_To do_
Rewrite everything from the line containing "See the attached image. Where" down to the end of the listing, with "image" replaced by "scan" and all else left unchanged.

_Entries_
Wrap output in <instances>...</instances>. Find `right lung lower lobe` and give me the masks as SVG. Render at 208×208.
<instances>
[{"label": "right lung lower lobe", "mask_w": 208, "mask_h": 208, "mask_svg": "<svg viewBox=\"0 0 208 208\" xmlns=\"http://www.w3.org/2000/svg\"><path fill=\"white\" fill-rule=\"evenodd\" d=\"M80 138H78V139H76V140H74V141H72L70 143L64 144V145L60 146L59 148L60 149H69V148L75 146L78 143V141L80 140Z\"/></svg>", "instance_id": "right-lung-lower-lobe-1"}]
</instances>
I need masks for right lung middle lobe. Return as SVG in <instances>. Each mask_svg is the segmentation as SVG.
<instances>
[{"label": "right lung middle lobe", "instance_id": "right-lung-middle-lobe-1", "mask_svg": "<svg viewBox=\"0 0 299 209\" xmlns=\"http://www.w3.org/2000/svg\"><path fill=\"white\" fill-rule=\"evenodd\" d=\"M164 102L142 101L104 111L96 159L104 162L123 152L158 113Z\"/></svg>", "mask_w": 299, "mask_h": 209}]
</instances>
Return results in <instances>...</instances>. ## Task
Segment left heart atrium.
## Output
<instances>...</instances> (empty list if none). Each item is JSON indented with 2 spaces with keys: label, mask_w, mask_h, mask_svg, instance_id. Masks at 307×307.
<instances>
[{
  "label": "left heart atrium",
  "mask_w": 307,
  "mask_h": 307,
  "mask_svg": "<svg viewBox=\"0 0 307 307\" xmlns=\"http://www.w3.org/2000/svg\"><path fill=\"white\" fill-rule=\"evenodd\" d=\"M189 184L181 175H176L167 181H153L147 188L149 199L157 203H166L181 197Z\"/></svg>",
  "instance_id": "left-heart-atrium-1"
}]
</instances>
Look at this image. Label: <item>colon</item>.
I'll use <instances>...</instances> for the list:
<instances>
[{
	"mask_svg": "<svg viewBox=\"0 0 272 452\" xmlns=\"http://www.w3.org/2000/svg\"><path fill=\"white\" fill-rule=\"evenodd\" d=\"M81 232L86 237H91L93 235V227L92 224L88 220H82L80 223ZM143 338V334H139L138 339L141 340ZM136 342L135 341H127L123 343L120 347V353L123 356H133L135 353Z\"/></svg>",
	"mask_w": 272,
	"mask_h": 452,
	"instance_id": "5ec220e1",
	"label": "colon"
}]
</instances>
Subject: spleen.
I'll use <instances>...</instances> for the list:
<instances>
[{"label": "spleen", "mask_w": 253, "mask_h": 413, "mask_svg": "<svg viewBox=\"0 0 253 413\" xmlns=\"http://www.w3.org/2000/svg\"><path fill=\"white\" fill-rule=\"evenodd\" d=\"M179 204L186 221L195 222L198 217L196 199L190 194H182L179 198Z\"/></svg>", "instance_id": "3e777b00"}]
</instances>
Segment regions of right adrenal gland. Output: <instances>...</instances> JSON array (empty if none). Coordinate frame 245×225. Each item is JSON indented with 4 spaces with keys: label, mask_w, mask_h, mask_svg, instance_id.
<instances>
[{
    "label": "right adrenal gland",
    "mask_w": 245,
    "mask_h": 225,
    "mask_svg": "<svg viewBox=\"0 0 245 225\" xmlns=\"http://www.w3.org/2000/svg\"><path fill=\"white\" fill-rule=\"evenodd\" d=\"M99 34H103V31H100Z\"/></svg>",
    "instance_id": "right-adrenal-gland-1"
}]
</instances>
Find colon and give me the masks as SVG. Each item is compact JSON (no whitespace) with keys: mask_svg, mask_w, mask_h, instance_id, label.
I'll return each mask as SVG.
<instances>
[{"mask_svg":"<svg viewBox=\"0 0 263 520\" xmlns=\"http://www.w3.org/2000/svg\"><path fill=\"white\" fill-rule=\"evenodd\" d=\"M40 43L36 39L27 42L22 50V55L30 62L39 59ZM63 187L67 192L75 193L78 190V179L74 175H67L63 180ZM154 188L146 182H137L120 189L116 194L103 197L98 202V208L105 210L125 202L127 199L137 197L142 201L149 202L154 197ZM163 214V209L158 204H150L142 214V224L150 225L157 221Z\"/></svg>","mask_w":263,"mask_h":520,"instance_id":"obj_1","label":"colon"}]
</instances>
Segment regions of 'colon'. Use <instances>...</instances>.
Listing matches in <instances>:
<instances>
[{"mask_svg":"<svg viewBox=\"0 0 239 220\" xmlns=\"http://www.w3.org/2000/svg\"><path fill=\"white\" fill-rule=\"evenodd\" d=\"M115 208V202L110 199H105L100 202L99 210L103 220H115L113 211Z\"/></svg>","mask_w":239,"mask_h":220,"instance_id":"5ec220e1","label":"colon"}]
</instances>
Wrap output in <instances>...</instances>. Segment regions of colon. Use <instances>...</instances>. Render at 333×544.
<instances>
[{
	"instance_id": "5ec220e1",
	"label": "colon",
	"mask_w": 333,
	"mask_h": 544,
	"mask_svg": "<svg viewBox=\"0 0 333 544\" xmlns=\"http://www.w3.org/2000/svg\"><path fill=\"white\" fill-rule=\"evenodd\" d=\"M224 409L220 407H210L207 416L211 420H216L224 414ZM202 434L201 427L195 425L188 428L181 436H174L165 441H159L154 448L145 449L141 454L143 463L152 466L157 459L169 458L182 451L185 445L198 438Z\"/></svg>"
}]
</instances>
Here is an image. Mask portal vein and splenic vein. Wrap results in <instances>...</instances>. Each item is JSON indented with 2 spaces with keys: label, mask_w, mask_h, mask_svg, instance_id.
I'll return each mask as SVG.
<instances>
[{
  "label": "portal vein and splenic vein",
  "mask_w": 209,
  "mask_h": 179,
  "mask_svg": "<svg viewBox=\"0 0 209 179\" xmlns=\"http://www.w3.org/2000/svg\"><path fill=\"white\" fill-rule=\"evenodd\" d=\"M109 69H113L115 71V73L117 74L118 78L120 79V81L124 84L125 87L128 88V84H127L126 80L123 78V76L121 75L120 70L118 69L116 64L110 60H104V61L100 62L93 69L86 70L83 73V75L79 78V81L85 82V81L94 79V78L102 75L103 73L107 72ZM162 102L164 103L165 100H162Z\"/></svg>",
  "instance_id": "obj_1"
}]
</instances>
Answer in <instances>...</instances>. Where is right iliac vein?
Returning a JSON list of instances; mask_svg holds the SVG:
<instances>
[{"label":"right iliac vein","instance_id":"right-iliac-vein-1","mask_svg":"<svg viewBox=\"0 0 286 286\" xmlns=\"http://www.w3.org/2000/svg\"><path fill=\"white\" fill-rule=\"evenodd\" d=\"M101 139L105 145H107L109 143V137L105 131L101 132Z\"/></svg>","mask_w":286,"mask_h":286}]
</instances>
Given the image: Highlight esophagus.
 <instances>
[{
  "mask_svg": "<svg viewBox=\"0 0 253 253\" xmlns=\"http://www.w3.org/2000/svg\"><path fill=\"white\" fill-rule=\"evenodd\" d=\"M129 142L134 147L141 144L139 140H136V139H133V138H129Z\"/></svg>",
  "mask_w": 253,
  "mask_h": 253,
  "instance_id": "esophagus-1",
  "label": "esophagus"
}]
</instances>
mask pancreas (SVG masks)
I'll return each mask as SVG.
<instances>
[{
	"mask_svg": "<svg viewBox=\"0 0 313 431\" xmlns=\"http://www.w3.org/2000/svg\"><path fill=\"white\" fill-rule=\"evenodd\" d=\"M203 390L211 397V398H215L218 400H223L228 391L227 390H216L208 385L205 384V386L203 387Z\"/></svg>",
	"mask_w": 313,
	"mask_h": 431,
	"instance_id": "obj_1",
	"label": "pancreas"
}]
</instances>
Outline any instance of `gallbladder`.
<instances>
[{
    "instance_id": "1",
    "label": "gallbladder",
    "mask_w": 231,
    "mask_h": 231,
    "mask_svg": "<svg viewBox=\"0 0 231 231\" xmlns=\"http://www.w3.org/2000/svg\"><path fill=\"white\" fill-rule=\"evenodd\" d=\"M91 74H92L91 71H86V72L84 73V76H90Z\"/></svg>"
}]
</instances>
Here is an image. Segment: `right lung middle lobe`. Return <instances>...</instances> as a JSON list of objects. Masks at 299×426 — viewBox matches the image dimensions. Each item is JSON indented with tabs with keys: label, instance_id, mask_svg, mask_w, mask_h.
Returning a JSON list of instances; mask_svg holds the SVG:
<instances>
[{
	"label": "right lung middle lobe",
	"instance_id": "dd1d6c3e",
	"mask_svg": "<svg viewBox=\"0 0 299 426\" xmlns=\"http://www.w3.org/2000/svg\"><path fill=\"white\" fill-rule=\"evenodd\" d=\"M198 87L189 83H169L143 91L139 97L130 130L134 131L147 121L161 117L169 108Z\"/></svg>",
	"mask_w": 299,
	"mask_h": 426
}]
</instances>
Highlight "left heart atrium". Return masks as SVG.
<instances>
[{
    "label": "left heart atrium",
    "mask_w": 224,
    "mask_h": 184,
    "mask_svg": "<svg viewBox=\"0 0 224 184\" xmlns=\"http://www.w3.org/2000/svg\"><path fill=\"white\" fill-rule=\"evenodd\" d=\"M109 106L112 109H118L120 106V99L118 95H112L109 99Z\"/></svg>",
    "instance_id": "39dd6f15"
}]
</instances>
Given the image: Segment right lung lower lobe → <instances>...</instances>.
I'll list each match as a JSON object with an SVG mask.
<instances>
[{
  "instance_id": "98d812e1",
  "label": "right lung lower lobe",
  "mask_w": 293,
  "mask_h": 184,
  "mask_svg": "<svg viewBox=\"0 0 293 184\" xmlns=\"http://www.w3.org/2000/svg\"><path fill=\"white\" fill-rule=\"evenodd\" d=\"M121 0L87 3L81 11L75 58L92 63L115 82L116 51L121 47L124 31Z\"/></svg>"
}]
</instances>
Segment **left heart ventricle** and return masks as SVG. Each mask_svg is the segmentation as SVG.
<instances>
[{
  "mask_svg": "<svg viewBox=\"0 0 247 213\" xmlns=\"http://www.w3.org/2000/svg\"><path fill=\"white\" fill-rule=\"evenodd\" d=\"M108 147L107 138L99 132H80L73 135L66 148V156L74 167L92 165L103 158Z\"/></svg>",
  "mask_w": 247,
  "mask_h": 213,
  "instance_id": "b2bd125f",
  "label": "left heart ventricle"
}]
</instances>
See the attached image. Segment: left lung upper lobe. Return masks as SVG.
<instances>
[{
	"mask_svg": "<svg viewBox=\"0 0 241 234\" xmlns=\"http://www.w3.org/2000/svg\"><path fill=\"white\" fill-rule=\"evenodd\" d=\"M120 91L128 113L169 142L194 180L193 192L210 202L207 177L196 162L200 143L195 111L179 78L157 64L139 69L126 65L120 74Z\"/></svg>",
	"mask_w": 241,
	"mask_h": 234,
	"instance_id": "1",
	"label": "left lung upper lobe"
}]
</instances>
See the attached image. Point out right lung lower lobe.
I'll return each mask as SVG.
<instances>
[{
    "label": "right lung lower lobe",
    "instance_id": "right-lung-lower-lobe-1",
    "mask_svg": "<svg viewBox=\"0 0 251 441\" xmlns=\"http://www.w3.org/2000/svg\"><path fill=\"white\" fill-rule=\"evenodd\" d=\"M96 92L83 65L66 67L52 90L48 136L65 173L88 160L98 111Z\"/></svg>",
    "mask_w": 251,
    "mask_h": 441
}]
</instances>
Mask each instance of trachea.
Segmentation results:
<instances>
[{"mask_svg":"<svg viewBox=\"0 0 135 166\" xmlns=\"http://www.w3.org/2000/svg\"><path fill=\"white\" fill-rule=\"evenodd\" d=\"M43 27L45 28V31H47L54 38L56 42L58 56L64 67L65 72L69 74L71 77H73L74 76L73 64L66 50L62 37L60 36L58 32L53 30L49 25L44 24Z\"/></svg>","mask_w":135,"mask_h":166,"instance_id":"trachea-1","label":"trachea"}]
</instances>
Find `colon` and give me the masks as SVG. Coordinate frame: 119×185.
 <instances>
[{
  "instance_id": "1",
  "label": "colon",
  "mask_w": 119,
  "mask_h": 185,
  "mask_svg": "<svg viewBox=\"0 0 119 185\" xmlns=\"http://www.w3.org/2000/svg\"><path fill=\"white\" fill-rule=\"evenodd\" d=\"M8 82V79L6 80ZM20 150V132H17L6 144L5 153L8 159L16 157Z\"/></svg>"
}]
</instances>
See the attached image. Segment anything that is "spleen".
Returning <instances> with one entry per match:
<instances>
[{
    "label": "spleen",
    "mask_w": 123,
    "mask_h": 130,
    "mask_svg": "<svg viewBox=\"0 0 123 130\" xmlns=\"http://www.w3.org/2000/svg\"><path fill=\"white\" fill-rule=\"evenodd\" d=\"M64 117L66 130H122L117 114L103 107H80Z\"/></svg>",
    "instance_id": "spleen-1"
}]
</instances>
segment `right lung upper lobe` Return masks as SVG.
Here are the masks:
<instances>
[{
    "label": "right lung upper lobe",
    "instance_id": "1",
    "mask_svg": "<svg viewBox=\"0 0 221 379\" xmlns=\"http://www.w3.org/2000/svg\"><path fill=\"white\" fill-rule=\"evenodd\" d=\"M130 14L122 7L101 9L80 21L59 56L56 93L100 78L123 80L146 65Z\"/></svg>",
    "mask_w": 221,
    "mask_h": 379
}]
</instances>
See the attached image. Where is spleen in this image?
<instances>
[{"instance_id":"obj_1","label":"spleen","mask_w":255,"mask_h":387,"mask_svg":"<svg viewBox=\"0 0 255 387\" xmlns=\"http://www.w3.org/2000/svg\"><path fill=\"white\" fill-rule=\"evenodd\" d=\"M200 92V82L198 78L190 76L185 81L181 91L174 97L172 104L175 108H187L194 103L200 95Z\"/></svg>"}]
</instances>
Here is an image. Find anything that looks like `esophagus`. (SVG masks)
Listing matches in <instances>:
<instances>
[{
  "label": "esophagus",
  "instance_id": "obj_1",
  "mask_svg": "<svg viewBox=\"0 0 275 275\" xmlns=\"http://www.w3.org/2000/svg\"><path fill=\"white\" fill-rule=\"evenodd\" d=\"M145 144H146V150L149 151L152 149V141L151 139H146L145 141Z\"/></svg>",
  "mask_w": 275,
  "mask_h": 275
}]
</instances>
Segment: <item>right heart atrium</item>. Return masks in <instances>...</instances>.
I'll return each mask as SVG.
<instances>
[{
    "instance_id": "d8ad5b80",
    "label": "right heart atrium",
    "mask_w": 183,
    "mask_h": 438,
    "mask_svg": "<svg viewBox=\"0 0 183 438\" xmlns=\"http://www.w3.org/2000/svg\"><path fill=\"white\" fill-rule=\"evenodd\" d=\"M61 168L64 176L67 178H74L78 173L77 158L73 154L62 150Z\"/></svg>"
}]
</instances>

_Solution for this exercise_
See the attached scan. Where is spleen in this scan?
<instances>
[{"instance_id":"obj_1","label":"spleen","mask_w":255,"mask_h":387,"mask_svg":"<svg viewBox=\"0 0 255 387\" xmlns=\"http://www.w3.org/2000/svg\"><path fill=\"white\" fill-rule=\"evenodd\" d=\"M200 92V82L198 78L190 76L185 81L181 91L174 97L172 104L175 108H187L194 103L200 95Z\"/></svg>"}]
</instances>
Here is an scan. Find anything that looks like `esophagus`. (SVG masks)
Listing matches in <instances>:
<instances>
[{
  "label": "esophagus",
  "instance_id": "obj_1",
  "mask_svg": "<svg viewBox=\"0 0 275 275\" xmlns=\"http://www.w3.org/2000/svg\"><path fill=\"white\" fill-rule=\"evenodd\" d=\"M145 144H146V150L149 151L152 149V141L151 139H146L145 141Z\"/></svg>",
  "mask_w": 275,
  "mask_h": 275
}]
</instances>
Segment: <item>right heart atrium</item>. Return masks in <instances>...</instances>.
I'll return each mask as SVG.
<instances>
[{
    "instance_id": "d8ad5b80",
    "label": "right heart atrium",
    "mask_w": 183,
    "mask_h": 438,
    "mask_svg": "<svg viewBox=\"0 0 183 438\" xmlns=\"http://www.w3.org/2000/svg\"><path fill=\"white\" fill-rule=\"evenodd\" d=\"M61 168L64 176L67 178H74L78 173L77 158L73 154L62 150Z\"/></svg>"
}]
</instances>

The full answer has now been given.